***** GIVEN TEXT

Friday, February 23, 2007

The Great Prevaricator

There's only one thing Republicans love more than dead Democratic Presidents - tax cuts for the wealthy. And after that comes fake Abraham Lincoln quotes.

Some ink-stained wantwit name Frank Gaffney manufactures Lincoln quotes for the Washington Times, which Lincoln once called "a bastion of shallow little cowards who need two hands to wipe their noses."* Last week, Gaffney quoted Lincoln as having once said "Congressmen who willfully take actions during wartime that damage morale and undermine the military are saboteurs and should be arrested, exiled, or hanged." Lincoln never said that.

But that doesn't matter. Soon a Republican congressman was repeating the fake quote on the House floor during debate over the war. Numerous media poodles followed, and pretty soon reanimated Lincoln was zombie walking through Greenwich Village, feasting on the brains of liberal bloggers.

But truth caught up with Gaffney, and he apologized, sort of, in the Washington Times, which Lincoln also called "a scandalous rag not fit for John Wilkes Booth's privy"*. Gaffney tells his credulous Washington Times subscribers, whom Lincoln onced called "an addle-pated flock of libidinous roosters chasing their peckers"*, that he was merely paraphrasing the Great Emancipator. Then he cherry picked out-of-context Lincoln quotes to make the same point: that Jack Murtha should be hanged for treason.

**********

> EXERCISES
**a.** From the post on fake Lincoln quotes, transcribe the passage starting with "But that doesn't" and going on through "hanged for treason.".
**b.** Translate this sentence from the post on fake Lincoln quotes into Spanish: "Soon a Republican congressman was repeating the fake quote on the House floor during debate over the war."

***** SOURCE DATA

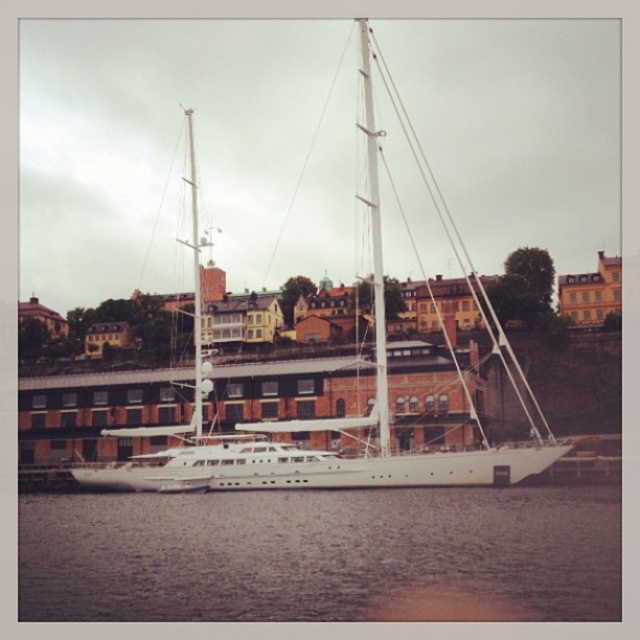
You are a photographer planning to take a photo of the waterfront scene. You want to ensure that both the clear water at lower center and the white glossy sailboat at center are visible in the frame. Based on their positions, which object should you focus on first to capture both in the shot?

The clear water at lower center is below the white glossy sailboat at center, so focusing on the sailboat first will naturally include the water in the lower part of the frame.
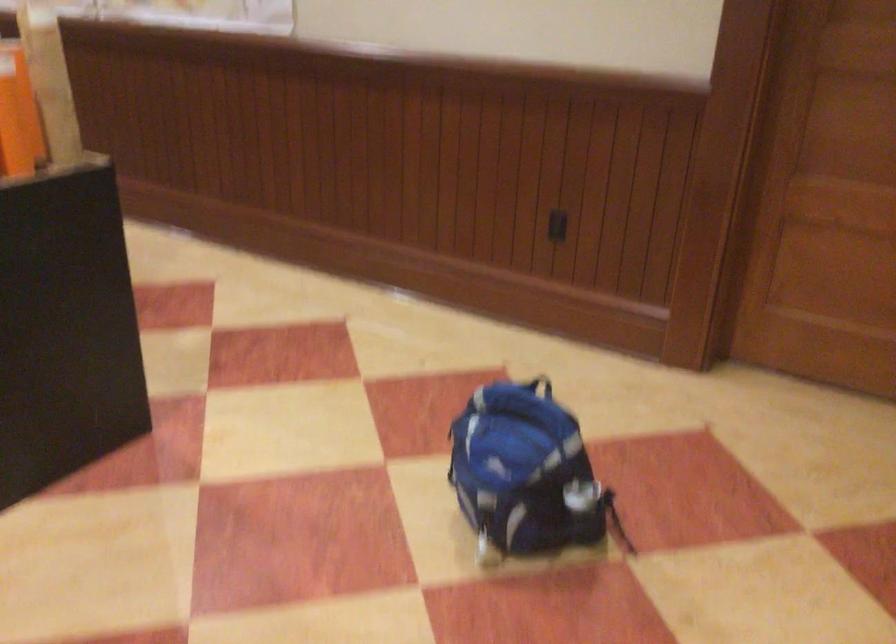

**********

> SOLUTIONS TO EACH TASK
**a.**
But that doesn't matter. Soon a Republican congressman was repeating the fake quote on the House floor during debate over the war. Numerous media poodles followed, and pretty soon reanimated Lincoln was zombie walking through Greenwich Village, feasting on the brains of liberal bloggers.

But truth caught up with Gaffney, and he apologized, sort of, in the Washington Times, which Lincoln also called "a scandalous rag not fit for John Wilkes Booth's privy"*. Gaffney tells his credulous Washington Times subscribers, whom Lincoln onced called "an addle-pated flock of libidinous roosters chasing their peckers"*, that he was merely paraphrasing the Great Emancipator. Then he cherry picked out-of-context Lincoln quotes to make the same point: that Jack Murtha should be hanged for treason.

**b.** Pronto un congresista republicano estaba repitiendo la cita falsa en el pleno de la Cámara durante el debate sobre la guerra.